Asian stocks were firm on Tuesday after China’s latest step to prop up its faltering economy lifted global equities, while the euro was pressured on growing worries a cash-strapped Greece may default on its debt.
MSCI’s broadest index of Asia-Pacific shares outside Japan .MIAPJ0000PUS was up 0.3 percent. It was led by a 1.5 percent rise in Hong Kong’s Hang Seng index .HSCE, which had been on a 3-week roll driven by Chinese portfolio investments.
Japan’s Nikkei .N225 added a percent, while Australian shares rose 0.6 percent .AXJO.
Following Europe’s solid performance on Monday, financial spreadbetters expect Britain’s FTSE 100 .FTSE to open around 0.1 percent lower and France’s CAC 40 .FCHI down 0.2 percent, while Germany’s DAX .GDAXI was seen opening up 0.1 percent.
China’s central bank on Sunday cut the amount of cash banks must hold as reserves in its latest attempt to spur lending and combat a slowing economy. The news followed reports last week about a crackdown on margin lending there, which had sent global equity markets lower on Friday.
“China’s action undid the damage caused by the crackdown (on speculative buying in Chinese stocks on Friday),” said Hirokazu Kabeya, chief global strategist at Daiwa Securities.
“Chinese authorities seem to be worried that the stock markets are rallying despite weak economic fundamentals… There could be more stimulus down the road.”
News that the People’s Bank of China will inject billions of dollars of capital into China Development Bank CHDB.UL and the Export-Import Bank of China EXIMC.UL to support the government’s overseas development plans also shored up sentiment.
The China stimulus drive, coupled with strong U.S. corporate earnings, helped to lift European and U.S. shares on Monday. The S&P 500 index .SPX rose 0.9 percent.
Investors are however likely to be cautious about chasing shares higher while there is continued uncertainty over Greece’s acute funding problems and fears it might have to exit the euro single currency.
Even after several rounds of negotiations, market participants are not hopeful Greece will be able to present detailed plans that would satisfy euro zone finance ministers to continue their financial support at their meeting on Friday.

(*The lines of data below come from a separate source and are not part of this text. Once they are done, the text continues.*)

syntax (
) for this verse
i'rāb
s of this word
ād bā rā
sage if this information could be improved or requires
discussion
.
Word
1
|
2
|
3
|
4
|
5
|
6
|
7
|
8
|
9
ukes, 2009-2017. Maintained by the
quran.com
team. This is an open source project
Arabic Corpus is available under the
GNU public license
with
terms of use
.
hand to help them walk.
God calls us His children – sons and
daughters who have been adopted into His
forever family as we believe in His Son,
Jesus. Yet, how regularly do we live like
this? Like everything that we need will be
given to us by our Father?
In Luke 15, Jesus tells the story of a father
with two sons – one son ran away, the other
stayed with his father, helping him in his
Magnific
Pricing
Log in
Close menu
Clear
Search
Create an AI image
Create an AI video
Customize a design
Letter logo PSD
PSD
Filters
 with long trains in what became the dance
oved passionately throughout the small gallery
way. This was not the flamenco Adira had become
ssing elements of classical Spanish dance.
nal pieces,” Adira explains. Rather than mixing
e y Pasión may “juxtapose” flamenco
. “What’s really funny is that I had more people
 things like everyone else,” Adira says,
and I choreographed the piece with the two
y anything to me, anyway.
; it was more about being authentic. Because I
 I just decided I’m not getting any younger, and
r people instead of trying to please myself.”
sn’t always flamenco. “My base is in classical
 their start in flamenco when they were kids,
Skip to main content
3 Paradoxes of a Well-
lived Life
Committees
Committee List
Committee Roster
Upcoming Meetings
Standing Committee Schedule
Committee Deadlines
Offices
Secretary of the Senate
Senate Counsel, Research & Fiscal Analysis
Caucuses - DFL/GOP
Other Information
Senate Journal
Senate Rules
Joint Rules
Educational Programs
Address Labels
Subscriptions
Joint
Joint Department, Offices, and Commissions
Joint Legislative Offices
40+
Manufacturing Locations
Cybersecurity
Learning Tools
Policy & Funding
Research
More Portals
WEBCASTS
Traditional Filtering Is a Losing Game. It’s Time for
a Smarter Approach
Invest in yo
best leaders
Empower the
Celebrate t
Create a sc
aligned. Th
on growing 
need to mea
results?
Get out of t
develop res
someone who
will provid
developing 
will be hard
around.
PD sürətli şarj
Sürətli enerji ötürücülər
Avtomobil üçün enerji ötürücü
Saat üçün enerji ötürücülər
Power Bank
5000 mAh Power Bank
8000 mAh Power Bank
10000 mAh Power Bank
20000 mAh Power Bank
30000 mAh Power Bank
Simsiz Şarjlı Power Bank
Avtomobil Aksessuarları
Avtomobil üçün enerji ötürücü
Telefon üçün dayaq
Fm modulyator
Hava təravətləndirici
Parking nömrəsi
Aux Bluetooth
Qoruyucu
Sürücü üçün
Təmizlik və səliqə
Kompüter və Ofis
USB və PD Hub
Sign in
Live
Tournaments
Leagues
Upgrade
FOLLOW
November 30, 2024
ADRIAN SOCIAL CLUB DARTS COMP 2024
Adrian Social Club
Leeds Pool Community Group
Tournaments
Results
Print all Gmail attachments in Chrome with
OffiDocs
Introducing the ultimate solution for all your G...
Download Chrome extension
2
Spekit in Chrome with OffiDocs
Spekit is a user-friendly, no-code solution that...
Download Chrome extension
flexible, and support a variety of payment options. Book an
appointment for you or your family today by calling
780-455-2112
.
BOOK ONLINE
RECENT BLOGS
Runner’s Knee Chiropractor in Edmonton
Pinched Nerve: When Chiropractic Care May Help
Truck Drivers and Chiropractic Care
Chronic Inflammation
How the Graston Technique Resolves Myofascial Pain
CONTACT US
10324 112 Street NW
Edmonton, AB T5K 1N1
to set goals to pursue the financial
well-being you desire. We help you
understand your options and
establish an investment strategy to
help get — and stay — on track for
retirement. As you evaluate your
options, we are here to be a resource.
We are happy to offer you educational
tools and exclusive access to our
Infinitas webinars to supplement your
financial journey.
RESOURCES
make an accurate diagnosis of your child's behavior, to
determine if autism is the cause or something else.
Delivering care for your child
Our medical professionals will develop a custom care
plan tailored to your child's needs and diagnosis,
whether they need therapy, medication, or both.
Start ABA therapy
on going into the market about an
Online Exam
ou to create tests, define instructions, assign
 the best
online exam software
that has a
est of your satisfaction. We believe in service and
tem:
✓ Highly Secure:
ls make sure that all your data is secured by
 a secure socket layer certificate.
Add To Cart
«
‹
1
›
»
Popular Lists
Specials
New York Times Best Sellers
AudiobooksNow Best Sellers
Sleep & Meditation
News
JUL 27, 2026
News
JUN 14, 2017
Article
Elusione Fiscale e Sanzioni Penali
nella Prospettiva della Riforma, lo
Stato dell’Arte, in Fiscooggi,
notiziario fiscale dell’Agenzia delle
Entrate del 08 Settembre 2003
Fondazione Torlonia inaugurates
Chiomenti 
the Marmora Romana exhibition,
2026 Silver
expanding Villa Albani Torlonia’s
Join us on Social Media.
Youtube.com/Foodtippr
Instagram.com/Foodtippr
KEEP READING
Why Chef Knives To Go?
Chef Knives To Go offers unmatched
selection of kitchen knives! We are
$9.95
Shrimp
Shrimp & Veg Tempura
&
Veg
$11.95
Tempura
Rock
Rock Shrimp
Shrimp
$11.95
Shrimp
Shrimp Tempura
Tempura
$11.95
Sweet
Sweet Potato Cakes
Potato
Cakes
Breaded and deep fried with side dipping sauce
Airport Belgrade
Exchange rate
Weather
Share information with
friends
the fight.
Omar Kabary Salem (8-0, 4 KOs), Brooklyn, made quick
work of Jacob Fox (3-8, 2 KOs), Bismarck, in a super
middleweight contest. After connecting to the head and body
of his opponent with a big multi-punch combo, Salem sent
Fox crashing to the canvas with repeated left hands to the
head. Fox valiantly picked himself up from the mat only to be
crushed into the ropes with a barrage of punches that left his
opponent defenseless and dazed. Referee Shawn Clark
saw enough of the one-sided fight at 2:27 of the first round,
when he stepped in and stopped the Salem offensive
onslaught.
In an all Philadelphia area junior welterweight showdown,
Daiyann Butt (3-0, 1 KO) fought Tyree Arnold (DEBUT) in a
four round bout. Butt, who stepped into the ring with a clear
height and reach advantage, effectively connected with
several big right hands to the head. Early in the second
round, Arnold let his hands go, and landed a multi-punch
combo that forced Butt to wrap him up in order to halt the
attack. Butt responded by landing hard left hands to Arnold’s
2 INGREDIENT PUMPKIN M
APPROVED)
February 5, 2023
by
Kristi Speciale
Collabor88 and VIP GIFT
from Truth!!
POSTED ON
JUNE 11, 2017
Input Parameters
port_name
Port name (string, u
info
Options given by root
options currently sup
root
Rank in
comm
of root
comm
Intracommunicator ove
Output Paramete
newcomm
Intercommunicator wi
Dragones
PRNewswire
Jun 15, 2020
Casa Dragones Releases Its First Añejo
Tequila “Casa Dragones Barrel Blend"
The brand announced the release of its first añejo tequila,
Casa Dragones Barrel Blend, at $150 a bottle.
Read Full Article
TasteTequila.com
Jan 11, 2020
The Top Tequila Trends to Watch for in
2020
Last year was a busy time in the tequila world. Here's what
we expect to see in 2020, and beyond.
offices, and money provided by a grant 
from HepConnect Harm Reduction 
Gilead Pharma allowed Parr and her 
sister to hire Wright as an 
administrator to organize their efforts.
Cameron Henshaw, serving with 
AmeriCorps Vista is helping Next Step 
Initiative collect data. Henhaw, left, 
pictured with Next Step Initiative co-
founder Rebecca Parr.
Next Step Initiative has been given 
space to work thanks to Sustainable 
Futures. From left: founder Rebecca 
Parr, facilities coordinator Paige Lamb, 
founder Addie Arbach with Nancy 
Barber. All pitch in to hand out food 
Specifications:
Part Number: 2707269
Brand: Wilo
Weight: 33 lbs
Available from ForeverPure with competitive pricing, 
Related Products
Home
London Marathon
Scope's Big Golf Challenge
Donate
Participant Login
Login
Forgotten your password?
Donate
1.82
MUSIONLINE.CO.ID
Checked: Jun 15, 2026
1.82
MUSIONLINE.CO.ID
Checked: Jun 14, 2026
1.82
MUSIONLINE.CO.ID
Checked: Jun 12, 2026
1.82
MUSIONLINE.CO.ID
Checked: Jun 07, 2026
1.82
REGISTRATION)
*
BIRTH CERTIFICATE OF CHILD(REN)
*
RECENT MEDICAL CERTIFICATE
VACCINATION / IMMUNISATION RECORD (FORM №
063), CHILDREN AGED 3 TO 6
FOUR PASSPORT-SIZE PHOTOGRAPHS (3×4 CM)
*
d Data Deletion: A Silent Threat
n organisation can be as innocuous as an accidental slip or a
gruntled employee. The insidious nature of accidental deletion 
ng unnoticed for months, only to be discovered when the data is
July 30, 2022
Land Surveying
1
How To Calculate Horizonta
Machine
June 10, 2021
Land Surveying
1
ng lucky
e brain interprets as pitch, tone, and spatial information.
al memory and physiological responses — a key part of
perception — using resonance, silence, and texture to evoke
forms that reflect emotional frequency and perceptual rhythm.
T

That means Greece could be running out of cash by the end of this month.
On Monday Greece ordered state entities to park idle cash at the central bank in a scramble to pay its bills ahead of civil services salary payments at the end of April and IMF loan payments early May.
While an unprecedented debt default in the currency bloc could open the way for Greece to exit the euro, ECB Vice President Vitor Constancio said on Monday that a country that defaults would not have to leave the euro.
The euro traded at $1.0720 EUR=, off Friday’s peak of $1.0849. The dollar .DXY was steady after having rallied on Monday, trading at 97.95 against a basket of currencies.
The Australian dollar AUD=D4 fell to $0.7685, from $0.7723 early, pulling away from a near one-month peak of $0.7844 on Monday after the release of the minutes of the Reserve Bank of Australia’s (RBA) April policy meeting, even though they largely repeated the RBA’s easing bias.
Oil prices held near their four-month high hit last week, as a report of strong U.S. consumption and a warning from Saudi Arabia’s Interior Ministry about possible attacks on energy installations there offset earlier comments indicating Saudi production would stay near record levels in April. [O/R]
U.S. crude futures CLc1 stood at $56.34 per barrel, not far from a four-month high of $57.42 hit on Thursday.